Job done! I am going to bed.


----------



## AmberAtLoveAndInk (Jun 18, 2014)

Come on now peeps, (I've been using that word a lot lately, might have to adopt it to regular speech hehe) shooting it in auto for fairly simple things doesn't warrant his hands to be chopped off. I put mine in auto when I'm being lazy outside with my son and want to snap a few of him without moving dials and buttons the entire time. With a 2 year old running in the wind erratically, that auto mode has a great focusing assist that gets all the right parts of his face in the frame almost everytime. When in manual using a selective crosspoint I have to wait "for the moment" and cross my fingers that his face will run into my focus point and I'm quick enough to pull the trigger. 
Just my input.
As for the "flat" issues, the pros are right, the 40 is clipping you. Happy shooting!


----------



## imagemaker46 (Jun 19, 2014)

I didn't add the stupid smiley face to go along with my comment.


----------



## TNHphoto (Jun 20, 2014)

Wow. Thank you guys! For the edited photos, the video, and the notes. Super helpful! Gave me alot of avenues to explore. Very grateful.


----------



## KmH (Jun 20, 2014)

FWIW - Nikon prosumer and pro DSLRs only have Program (P), Aperture priority (A), Shutter priority (S), and Manual (M) exposure modes.

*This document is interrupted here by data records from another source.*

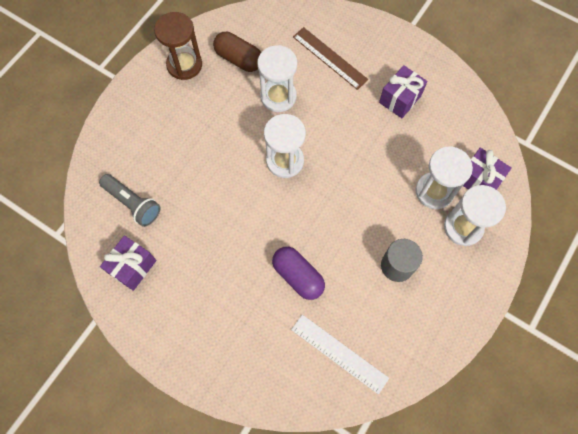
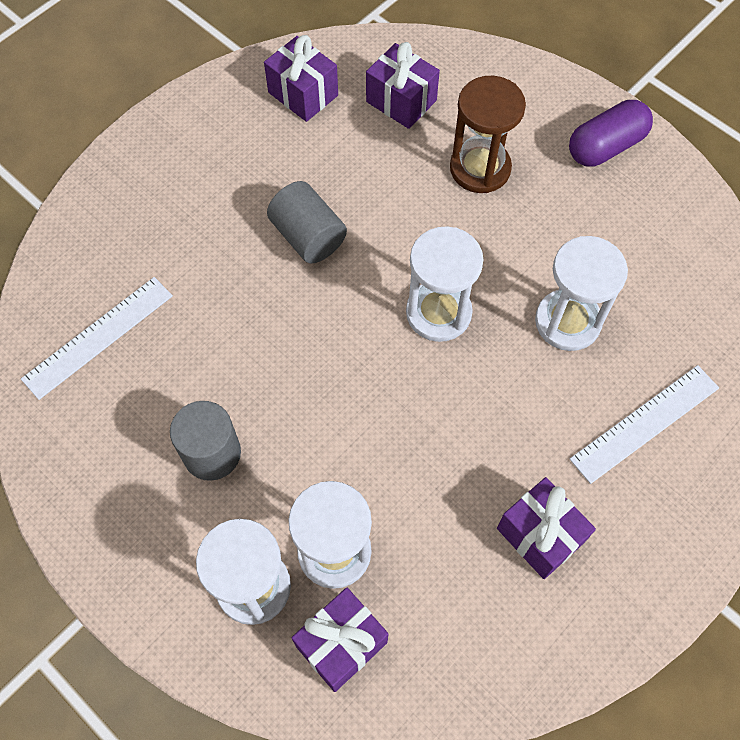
camera: 100 degrees right, 5 degrees down
(133, 203) = (401, 101): grey flashlight -> purple gift
(184, 65) = (645, 188): brown hourglass -> brown hourglass (480, 168)
(239, 59) = (651, 270): brown capsule -> none
(245, 241) = (308, 236): none -> grey cylinder
(298, 276) = (234, 300): purple capsule -> purple capsule (605, 146)
(330, 58) = (645, 423): brown ruler -> white ruler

No Auto mode, and no scene modes.


----------



## snowbear (Jun 20, 2014)

KmH said:


> FWIW - Nikon prosumer and pro DSLRs only have Program (P), Aperture priority (A), Shutter priority (S), and Manual (M) exposure modes.
> 
> No Auto mode, and no scene modes.



Maybe Canon is for the masses.


----------



## fokker (Jun 24, 2014)

You're not really comparing apples with apples on the shots you posted. The lighting is quite different in all of them, and this is going to make a much bigger difference then the settings or type of camera used.


----------